16. Eintrag - An der Zeit für einen Wandel?

In den vergangenen Wochen hat sich so einiges in meinem Leben getan und auch das Leben mit COVID-19 hat sich geändert. Beschlossen ist für mich, dass in den kommenden Wochen, aufgrund der aktuellen Gegebenheiten und meinen Erfahrungen einiges an meinem Blog geändert wird, begonnen mit der Begrüßung. Es geht an alle da draußen.


Ich musste feststellen, dass nicht nur die Welt, sondern auch ich mich verändert habe. Dabei habe ich mich doch nie aktiv für eine Veränderung oder einen Wandel entschieden. Manche Dinge nehmen ihren Lauf, sie sind einfach nicht zu beeinflussen. Punkt. Also, das dachte ich zumindest bis jetzt. Aber kann ich mich bewusst für oder gegen etwas entscheiden?


Ich kann es euch schlicht und einfach nicht beantworten.

In meinem Kopf schwirren zu viele Gedanken, Emotionen und Ideen, ich weiß einfach nicht wie ich diesen Raum bieten oder Luft lassen kann. Was ist wahr und was ist falsch? Welcher ist der Weg in Richtung meiner Ziele und welcher führt mich in eine Sackgasse?

Wie soll oder kann ich mich wandeln, um das zu erreichen, was ich mir vorstelle?


Man spricht mit so vielen Menschen und erhofft sich die Antwort auf all diese Fragen, aber auch die können mir keine Antwort geben. Irgendwie ernüchternd, nicht wahr?


Ich habe mich dann einfach bewusst für etwas entschieden. Nämlich für mich und mein Bauchgefühl.

Und wisst ihr was mir mein Bauchgefühl sagt?

Ich bin mehr, ich kann mehr und ich werde mehr sein. Den genauen Weg weist mir mein Bauch jetzt auch nicht wirklich, schon klar, aber ich gehe nach ihm und er hat mich selten im Stich gelassen.

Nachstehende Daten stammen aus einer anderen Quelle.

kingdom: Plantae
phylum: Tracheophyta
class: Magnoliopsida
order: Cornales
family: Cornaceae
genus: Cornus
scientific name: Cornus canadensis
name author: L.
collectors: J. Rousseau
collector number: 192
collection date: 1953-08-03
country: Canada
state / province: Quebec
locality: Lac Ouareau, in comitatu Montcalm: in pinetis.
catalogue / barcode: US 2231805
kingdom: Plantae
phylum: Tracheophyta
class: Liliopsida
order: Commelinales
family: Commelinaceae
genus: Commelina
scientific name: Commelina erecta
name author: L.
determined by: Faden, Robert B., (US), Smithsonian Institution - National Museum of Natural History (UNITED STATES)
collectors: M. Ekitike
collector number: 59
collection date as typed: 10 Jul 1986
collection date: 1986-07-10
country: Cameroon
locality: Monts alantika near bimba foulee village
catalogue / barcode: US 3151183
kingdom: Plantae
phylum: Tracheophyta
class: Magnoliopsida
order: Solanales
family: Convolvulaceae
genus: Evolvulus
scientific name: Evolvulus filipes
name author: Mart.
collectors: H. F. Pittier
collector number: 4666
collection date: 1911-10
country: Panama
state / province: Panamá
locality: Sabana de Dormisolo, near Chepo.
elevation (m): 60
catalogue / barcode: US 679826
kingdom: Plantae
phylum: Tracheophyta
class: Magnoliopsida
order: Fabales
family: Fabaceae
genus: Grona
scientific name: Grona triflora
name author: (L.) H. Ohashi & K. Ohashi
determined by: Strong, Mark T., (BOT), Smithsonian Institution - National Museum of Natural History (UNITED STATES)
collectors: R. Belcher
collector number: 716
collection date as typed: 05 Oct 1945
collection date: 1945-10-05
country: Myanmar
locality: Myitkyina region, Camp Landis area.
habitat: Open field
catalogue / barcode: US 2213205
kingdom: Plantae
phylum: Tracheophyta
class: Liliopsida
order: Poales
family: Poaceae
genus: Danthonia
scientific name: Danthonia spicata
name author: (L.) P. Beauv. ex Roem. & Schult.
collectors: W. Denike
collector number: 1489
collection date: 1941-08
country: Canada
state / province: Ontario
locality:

Ich weiß jetzt, dass ich gewisse Dinge nicht will und kann mich seit kurzer Zeit selbst immer mehr akzeptieren. Dafür gibt es kein wirkliches Konzept, das ich euch präsentieren kann oder ein bestimmtes Wundermittel das hilft. Es ist was ich erlebe, die Menschen, die mich umgeben oder auch begleiten. Und auch wie ich selbst zu meinem Tun stehe.


Meine Antwort auf die Frage, ob ich mit dem wie ich bin, glücklich bin, kann ich mit einem halben Ja und einem halben Nein beantworten.

Ich bin im Wandel. Das ist Okay. Es darf schlechte Tage geben und es darf Momente geben, die einen zweifeln lassen. Wir sind nur menschlich, wenn wir das auch zugeben.


Mein Blick bleibt weiter nach vorne gerichtet, ich hab schon lange genug meine Vergangenheit zerpflückt.

Was war, war und was ist, ist und was sein soll, wird sein.